* **Consignes de travail**
1 > Reproduisez à l'identique le passage du texte sur le malus visant la mode ultra-éphémère qui va de « La France vient » jusqu'à « gamme de produits. ».
2 > Rédigez la suite du texte sur le malus visant la mode ultra-éphémère, en reprenant juste après sa dernière phrase.

* **Texte à lire**
----------------

La France vient de mettre en place un nouveau malus visant la mode ultra-éphémère, un dispositif qui concerne notamment le modèle de plateformes comme Shein et Temu. Entré en vigueur le 1er septembre 2026, il vise les produits associés à une très faible incitation à la réparation et à des marques proposant une très large gamme de produits.
Le montant est appelé à augmenter progressivement. En 2026, le malus peut atteindre 12 € par produit. Son plafond montera ensuite pour atteindre 19,50 € en 2030. Il peut représenter jusqu’à 50% du prix du produit, dans la limite du plafond prévu.

----------------

* **Entrées du jeu de données**
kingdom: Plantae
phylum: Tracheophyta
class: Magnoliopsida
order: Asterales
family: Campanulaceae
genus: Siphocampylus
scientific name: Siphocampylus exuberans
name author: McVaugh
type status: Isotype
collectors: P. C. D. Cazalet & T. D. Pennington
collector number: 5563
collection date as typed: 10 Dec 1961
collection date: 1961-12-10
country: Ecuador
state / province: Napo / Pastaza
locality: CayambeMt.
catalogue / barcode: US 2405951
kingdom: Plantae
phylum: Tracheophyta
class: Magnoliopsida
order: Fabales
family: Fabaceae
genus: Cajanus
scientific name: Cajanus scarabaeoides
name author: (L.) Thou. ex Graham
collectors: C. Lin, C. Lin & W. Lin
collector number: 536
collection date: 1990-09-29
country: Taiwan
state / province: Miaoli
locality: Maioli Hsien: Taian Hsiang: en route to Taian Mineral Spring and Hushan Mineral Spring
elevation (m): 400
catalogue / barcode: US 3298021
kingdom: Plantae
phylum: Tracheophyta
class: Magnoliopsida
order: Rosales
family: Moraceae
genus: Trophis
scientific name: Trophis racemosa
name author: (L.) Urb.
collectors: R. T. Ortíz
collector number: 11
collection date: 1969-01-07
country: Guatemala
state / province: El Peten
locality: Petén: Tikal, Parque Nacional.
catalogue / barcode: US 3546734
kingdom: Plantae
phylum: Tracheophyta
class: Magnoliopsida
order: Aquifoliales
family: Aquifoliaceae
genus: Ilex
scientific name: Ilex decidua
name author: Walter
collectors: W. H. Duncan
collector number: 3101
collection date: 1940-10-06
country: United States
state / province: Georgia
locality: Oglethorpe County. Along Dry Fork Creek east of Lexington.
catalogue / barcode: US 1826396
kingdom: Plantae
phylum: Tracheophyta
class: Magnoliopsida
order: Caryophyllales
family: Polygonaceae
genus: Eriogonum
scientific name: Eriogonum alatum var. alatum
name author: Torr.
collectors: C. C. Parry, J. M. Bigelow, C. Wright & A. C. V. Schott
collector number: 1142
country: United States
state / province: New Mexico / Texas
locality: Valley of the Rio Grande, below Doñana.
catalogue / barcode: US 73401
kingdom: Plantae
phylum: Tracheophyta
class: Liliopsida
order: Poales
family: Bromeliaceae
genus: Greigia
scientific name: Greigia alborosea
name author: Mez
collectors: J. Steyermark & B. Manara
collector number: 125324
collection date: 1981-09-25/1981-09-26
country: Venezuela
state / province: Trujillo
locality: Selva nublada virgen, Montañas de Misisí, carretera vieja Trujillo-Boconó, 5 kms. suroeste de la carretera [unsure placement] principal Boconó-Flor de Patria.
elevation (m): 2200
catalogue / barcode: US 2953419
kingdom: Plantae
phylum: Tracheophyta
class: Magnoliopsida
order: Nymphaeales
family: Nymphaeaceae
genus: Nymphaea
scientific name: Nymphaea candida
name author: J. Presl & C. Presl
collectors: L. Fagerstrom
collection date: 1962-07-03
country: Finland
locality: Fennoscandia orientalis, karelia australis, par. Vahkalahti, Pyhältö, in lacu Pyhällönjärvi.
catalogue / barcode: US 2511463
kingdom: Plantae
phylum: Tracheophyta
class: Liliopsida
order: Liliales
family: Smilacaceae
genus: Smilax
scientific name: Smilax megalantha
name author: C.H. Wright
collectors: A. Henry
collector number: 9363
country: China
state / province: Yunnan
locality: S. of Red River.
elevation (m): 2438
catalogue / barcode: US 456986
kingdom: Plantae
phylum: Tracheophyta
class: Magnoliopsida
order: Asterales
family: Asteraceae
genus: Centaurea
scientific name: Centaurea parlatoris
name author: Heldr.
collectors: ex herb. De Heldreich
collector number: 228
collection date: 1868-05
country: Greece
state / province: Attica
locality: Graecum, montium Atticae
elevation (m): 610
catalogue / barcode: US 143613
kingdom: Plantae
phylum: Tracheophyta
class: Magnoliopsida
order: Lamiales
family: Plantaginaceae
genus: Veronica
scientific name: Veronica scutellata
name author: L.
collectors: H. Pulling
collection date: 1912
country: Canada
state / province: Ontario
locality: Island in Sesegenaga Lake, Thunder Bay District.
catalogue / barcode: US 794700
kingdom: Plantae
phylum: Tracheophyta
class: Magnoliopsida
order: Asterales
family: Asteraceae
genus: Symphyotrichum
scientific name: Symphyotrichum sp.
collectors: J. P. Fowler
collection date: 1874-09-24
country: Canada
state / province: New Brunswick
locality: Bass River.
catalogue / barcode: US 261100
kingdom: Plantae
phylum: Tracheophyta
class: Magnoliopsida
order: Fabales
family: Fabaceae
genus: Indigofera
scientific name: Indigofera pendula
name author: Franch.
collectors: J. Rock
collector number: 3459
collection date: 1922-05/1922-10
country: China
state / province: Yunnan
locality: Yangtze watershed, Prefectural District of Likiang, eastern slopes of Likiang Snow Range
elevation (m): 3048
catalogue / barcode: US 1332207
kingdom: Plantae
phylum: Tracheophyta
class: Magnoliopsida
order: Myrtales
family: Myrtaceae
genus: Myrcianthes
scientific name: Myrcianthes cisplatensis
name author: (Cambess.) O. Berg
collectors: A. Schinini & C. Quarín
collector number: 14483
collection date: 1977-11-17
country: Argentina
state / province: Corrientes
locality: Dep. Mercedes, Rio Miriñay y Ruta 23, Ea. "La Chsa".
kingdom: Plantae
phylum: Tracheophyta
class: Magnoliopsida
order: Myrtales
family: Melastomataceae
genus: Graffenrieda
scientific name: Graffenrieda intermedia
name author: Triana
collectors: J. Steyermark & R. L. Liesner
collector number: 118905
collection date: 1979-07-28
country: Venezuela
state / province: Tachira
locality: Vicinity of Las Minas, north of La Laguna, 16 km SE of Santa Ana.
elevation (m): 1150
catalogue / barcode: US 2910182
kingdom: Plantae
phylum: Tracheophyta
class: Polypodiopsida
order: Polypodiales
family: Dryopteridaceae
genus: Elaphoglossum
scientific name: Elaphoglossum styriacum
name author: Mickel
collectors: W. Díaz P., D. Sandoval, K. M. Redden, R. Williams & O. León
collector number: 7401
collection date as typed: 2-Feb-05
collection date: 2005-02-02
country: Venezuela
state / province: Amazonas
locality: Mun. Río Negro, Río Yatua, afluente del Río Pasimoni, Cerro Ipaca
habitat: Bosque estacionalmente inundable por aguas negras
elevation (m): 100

----------------

* **Réponses**
1 >
La France vient de mettre en place un nouveau malus visant la mode ultra-éphémère, un dispositif qui concerne notamment le modèle de plateformes comme Shein et Temu. Entré en vigueur le 1er septembre 2026, il vise les produits associés à une très faible incitation à la réparation et à des marques proposant une très large gamme de produits.

2 >
Le dispositif ne signifie pas qu’un consommateur paiera automatiquement 19,50 € supplémentaires sur chaque article Shein ou Temu. Il s’agit d’une contribution environnementale appliquée aux producteurs, dont le montant dépend des caractéristiques et des pratiques commerciales associées aux produits. Pour les plateformes de mode ultra-éphémère, l’enjeu est donc aussi économique: le coût de leur modèle commercial augmente sur le marché français, alors que les autorités cherchent à favoriser des produits plus durables et davantage réparables.
La France devient ainsi l’un des premiers marchés à appliquer concrètement un mécanisme financier ciblant les pratiques de la mode ultra-éphémère.